確かに見た目だけなら可愛いかもしれないけど、今の僕の気持ちとしては、頭のおかしい自称猫って感じだよ。
「にゃ〜お。うにゃ〜お」
さっきまではふざけたわざとらしい語尾だったくせに、ここだけみょうに発音がいいのがなんともムカつく。
「頭のおかしい話し方はやめてよ。……ともかく、話は明日だ。出直してきて」
「んー……りょーかーい。それじゃあ、明日ね。あ、でもどのタイミングにすればいいの? ここはダメだとしても、あの二人は?」
あ、一応ここだとダメだって思うくらいの分別はあるんだ。まあ、母さんが出てくる直前に蹴り飛ばして誤魔化せば、そうなるか。
でも、二人っていうとロイドとマリーだよね? んー、あの二人は大丈夫かな? どうせもうコレと会ってるし、何かおかしなことがあっても受け入れてくれると思うから。
「……大丈夫。どうせ話すことになるだろうし、時間はそこしかないからね」
「オッケオッケ。オッケッケ〜」
間抜けな返事をしながらローナは僕に背を向けて歩き出し、かと思ったらくるりと身を翻して再びこちらに向き直った。
「あ。あたし的にはその話し方よりももうちょっと乱暴で威厳のある方が好きよ。強そうで」
そして、それだけ言うと再び背を向けて軽やかに歩き出した。
「……はあ。いったいなんなんだよ。あの言い方だと、なんか色々と知られてそうなんだけど……」
〝その話し方〟なんてわざわざ言うくらいだから、もう一つの話し方も知っているってことだ。つまり、〝私〟のことを知っている。詳細を知っているかどうかはわからないけど、多分何にも知らないってわけじゃないと思う。

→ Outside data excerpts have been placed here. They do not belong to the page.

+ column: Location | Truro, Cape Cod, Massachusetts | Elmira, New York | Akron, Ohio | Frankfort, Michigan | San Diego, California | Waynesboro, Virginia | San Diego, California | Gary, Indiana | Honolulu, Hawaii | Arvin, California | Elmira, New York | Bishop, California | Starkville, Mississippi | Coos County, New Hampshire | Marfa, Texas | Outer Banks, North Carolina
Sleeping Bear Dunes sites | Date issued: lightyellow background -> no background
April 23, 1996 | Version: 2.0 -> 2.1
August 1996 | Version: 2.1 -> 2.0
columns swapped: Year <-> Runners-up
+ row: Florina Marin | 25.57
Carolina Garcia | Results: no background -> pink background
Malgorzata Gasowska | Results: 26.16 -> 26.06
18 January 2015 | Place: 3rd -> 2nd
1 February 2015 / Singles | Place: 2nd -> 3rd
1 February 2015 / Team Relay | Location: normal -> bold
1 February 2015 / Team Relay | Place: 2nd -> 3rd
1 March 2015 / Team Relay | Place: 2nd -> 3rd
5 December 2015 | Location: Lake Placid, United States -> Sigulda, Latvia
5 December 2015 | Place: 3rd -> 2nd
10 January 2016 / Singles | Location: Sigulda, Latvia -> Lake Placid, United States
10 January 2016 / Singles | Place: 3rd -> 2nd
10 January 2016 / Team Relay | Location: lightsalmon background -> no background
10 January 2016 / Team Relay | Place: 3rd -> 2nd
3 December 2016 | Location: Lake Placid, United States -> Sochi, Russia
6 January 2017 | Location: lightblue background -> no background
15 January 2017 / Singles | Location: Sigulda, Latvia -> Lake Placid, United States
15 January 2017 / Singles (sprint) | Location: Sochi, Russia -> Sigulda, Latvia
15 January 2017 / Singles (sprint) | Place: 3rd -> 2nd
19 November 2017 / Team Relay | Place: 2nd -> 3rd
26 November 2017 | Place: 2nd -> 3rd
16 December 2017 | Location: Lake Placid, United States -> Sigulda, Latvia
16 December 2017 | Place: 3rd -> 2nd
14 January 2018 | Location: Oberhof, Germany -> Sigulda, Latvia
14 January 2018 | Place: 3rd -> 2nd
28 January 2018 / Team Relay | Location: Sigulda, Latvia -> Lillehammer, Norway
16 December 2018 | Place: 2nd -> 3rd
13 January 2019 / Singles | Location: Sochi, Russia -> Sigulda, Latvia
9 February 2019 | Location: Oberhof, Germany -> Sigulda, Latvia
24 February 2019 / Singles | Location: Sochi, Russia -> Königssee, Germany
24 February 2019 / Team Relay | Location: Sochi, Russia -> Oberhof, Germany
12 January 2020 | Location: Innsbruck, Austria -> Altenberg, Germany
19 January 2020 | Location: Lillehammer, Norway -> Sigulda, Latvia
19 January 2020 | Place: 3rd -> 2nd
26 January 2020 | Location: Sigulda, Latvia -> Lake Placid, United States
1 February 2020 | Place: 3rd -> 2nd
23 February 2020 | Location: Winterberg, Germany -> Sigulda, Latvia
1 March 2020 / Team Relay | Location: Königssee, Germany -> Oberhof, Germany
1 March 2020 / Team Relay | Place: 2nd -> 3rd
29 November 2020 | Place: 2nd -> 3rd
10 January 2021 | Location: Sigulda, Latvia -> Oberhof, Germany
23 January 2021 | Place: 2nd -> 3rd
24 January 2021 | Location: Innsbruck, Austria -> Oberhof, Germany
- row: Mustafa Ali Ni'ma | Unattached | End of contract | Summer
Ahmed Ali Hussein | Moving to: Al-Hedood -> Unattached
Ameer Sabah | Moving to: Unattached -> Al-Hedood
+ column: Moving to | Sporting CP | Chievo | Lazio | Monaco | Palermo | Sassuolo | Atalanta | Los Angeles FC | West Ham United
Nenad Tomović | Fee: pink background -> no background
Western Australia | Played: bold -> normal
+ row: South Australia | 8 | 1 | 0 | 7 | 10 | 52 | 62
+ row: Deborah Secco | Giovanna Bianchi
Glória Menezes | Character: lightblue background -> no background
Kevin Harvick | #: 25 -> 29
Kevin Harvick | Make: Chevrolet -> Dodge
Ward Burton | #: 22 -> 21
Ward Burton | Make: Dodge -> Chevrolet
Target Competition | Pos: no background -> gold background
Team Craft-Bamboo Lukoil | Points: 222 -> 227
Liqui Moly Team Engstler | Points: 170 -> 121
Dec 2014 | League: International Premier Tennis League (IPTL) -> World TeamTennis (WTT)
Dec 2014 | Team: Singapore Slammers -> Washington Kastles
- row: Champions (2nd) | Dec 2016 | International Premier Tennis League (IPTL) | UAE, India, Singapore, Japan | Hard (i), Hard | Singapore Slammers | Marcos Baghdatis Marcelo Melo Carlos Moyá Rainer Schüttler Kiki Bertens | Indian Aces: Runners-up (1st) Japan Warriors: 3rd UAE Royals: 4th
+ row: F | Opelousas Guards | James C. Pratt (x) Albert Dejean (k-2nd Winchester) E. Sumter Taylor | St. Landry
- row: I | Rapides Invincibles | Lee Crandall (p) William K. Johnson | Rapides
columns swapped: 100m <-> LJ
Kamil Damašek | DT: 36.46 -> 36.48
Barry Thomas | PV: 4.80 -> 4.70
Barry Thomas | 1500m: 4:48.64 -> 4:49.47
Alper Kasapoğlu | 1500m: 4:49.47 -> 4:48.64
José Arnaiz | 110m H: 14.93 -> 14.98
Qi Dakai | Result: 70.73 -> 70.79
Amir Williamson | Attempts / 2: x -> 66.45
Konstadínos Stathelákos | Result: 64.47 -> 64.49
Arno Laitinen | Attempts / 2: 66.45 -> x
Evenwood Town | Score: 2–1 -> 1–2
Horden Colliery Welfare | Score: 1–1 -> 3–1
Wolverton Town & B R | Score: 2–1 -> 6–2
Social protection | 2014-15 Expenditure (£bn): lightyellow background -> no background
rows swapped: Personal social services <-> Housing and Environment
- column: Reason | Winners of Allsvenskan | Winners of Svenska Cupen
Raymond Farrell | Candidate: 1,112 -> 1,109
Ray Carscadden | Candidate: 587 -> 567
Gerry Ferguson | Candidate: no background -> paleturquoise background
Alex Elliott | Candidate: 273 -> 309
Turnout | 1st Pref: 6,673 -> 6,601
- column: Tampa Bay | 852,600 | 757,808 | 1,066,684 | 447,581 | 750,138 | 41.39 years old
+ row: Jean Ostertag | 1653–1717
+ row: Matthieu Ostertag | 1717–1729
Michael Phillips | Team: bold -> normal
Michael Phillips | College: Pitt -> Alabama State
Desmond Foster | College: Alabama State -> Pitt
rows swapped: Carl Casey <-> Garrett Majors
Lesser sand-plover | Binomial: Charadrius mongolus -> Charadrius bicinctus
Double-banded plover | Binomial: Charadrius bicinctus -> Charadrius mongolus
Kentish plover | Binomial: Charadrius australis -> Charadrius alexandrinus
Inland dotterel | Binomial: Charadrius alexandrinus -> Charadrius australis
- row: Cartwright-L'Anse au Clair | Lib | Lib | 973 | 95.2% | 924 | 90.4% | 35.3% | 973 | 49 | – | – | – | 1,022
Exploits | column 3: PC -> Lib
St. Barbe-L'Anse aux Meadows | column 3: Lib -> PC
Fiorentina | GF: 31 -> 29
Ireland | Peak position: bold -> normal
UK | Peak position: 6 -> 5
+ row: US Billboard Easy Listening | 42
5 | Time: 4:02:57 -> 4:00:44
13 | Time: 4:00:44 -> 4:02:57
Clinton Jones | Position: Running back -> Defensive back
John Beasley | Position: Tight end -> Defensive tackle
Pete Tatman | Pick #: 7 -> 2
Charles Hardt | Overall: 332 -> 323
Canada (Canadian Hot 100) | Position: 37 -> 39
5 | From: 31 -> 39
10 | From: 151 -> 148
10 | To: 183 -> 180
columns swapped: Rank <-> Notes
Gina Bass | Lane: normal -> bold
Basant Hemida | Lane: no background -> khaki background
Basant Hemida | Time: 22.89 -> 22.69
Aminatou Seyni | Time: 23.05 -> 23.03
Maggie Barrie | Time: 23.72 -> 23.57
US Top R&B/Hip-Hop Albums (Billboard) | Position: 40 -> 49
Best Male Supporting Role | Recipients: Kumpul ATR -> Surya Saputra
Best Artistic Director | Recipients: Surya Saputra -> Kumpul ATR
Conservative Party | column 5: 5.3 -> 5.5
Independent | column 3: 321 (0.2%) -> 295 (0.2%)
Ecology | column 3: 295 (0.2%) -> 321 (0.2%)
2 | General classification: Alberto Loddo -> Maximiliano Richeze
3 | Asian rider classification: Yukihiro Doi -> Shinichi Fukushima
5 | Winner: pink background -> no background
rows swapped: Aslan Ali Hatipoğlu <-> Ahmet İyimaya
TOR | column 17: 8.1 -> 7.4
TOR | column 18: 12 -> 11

僕のことなんて知らなかったはずだし、僕たちに遭遇してからここにくるまでの数時間の間に僕や〝私〟について調べるなんて……もしかして、かなりヤバいやつに目をつけられた?
「それにしても、なんなんだよあいつ」
見てるだけでは美少女と呼んでもいい外見の魔族で、関わってみれば単なるアホで間抜けな頭のおかしい馬鹿でしかない。けど、その能力は僕も驚くような高性能さを発揮している。
評価としては、わからない、だ。判断がつくだけの要素がないって言うのもだけど、あの行動はなんとも測ることができない。
「にゃお〜ん!」
「……ほんと、なんなんだあのアホは」
少し話しただけなのに、ドッと疲れたなぁ。
早く家に入ろう。入って、もう寝よ。明日になったらアレと遭遇したのは夢だったってことにならないかな? ……ならないかぁ。